• Excerpt provided:
Lake Casa Blanca International State Park sits on the edge of Laredo, a city of about a quarter million residents. I’m sure there are quite a few more than that. This “urban” state park has more of a forest preserve feel than most state parks, but the camping area is set two miles into the park and somewhat isolated from the popular day use family picnic areas near the entrance. As you hopefully know, Laredo is a port of entry into Mexico and the town of Nuevo Laredo, Tamaulipas, Mexico on the other side of the Rio Grande River. The population here is largely latino, presumably most of Mexican origin, and the visitors to the park reflect that. I arrives early on Thursday morning and my fellow campers had big RVs and my neighbor was a retired couple full-timing that were from Glenview where my mother was once a teacher. Now it’s the weekend and the campsites have filled a bit with tent campers that are mostly large Mexican families with noisy kids. I’m here until Monday morning, but may extend two or three nights just to have the peace and quiet of the weekdays again. My campsite is very nice and I have a trail down to the lake behind my Wheelhouse. I’ve “retired” from fishing, but when I went into town yesterday to go to Wal-Mart for supplies and a couple of Redbox DVD movies, I ended up in the sporting goods department looking at cheap ready-to-go rod & reel combos. I thought maybe I’d make a few casts for a big ole largemouth. I decided against and while watching my movie last night (appropriately, it was Transpecos, a movie about this region and the border patrol) I had people walking past my screen door to try their hand at fishing.

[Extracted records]

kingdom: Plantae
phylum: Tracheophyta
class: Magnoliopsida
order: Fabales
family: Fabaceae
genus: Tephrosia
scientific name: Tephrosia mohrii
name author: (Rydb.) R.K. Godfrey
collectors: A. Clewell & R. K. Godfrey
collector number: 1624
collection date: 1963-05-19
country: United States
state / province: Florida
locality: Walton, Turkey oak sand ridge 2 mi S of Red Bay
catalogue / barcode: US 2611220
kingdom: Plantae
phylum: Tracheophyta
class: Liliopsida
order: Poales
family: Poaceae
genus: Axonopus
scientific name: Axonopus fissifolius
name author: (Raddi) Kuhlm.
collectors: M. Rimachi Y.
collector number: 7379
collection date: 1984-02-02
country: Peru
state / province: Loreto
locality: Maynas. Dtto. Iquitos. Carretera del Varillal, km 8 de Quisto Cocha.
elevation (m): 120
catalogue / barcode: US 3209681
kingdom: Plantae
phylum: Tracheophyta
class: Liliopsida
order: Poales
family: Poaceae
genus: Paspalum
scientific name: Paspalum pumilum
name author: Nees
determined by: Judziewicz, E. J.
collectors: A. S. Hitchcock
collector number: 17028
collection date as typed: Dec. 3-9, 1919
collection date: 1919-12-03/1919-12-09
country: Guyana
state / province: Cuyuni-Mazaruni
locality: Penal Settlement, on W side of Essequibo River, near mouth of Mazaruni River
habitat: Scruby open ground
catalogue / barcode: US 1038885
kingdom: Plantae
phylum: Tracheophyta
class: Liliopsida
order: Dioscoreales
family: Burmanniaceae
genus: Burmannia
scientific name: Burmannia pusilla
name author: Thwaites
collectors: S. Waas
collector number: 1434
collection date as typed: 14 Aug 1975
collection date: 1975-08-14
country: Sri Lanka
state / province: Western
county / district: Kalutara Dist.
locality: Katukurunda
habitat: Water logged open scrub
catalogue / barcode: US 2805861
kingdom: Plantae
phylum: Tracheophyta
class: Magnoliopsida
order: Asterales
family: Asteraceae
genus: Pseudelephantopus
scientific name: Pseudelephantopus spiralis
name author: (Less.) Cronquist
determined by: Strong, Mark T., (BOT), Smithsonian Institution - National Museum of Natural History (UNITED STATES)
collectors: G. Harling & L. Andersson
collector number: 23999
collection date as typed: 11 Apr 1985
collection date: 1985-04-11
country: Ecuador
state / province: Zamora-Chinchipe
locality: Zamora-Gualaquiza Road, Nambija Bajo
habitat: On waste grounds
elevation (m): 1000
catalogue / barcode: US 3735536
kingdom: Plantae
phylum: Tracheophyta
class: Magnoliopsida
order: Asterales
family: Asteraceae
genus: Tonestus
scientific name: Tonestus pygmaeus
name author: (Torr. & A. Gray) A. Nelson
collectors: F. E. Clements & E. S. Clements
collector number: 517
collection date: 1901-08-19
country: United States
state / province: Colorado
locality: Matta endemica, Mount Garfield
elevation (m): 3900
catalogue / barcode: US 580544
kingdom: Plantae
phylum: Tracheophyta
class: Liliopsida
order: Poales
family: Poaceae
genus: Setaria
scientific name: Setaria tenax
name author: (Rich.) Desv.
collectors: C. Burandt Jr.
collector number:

• Things to do:
**A)** In the Lake Casa Blanca camping post, how far into the park is the camping area set?
**B)** Reproduce, without any change, the part of the records that opens with their first line and closes with the line containing "elevation (m): 1000". Include both of those lines.

• Solutions by task:
**A)** The camping area is set two miles into the park.

**B)**
kingdom: Plantae
phylum: Tracheophyta
class: Magnoliopsida
order: Fabales
family: Fabaceae
genus: Tephrosia
scientific name: Tephrosia mohrii
name author: (Rydb.) R.K. Godfrey
collectors: A. Clewell & R. K. Godfrey
collector number: 1624
collection date: 1963-05-19
country: United States
state / province: Florida
locality: Walton, Turkey oak sand ridge 2 mi S of Red Bay
catalogue / barcode: US 2611220
kingdom: Plantae
phylum: Tracheophyta
class: Liliopsida
order: Poales
family: Poaceae
genus: Axonopus
scientific name: Axonopus fissifolius
name author: (Raddi) Kuhlm.
collectors: M. Rimachi Y.
collector number: 7379
collection date: 1984-02-02
country: Peru
state / province: Loreto
locality: Maynas. Dtto. Iquitos. Carretera del Varillal, km 8 de Quisto Cocha.
elevation (m): 120
catalogue / barcode: US 3209681
kingdom: Plantae
phylum: Tracheophyta
class: Liliopsida
order: Poales
family: Poaceae
genus: Paspalum
scientific name: Paspalum pumilum
name author: Nees
determined by: Judziewicz, E. J.
collectors: A. S. Hitchcock
collector number: 17028
collection date as typed: Dec. 3-9, 1919
collection date: 1919-12-03/1919-12-09
country: Guyana
state / province: Cuyuni-Mazaruni
locality: Penal Settlement, on W side of Essequibo River, near mouth of Mazaruni River
habitat: Scruby open ground
catalogue / barcode: US 1038885
kingdom: Plantae
phylum: Tracheophyta
class: Liliopsida
order: Dioscoreales
family: Burmanniaceae
genus: Burmannia
scientific name: Burmannia pusilla
name author: Thwaites
collectors: S. Waas
collector number: 1434
collection date as typed: 14 Aug 1975
collection date: 1975-08-14
country: Sri Lanka
state / province: Western
county / district: Kalutara Dist.
locality: Katukurunda
habitat: Water logged open scrub
catalogue / barcode: US 2805861
kingdom: Plantae
phylum: Tracheophyta
class: Magnoliopsida
order: Asterales
family: Asteraceae
genus: Pseudelephantopus
scientific name: Pseudelephantopus spiralis
name author: (Less.) Cronquist
determined by: Strong, Mark T., (BOT), Smithsonian Institution - National Museum of Natural History (UNITED STATES)
collectors: G. Harling & L. Andersson
collector number: 23999
collection date as typed: 11 Apr 1985
collection date: 1985-04-11
country: Ecuador
state / province: Zamora-Chinchipe
locality: Zamora-Gualaquiza Road, Nambija Bajo
habitat: On waste grounds
elevation (m): 1000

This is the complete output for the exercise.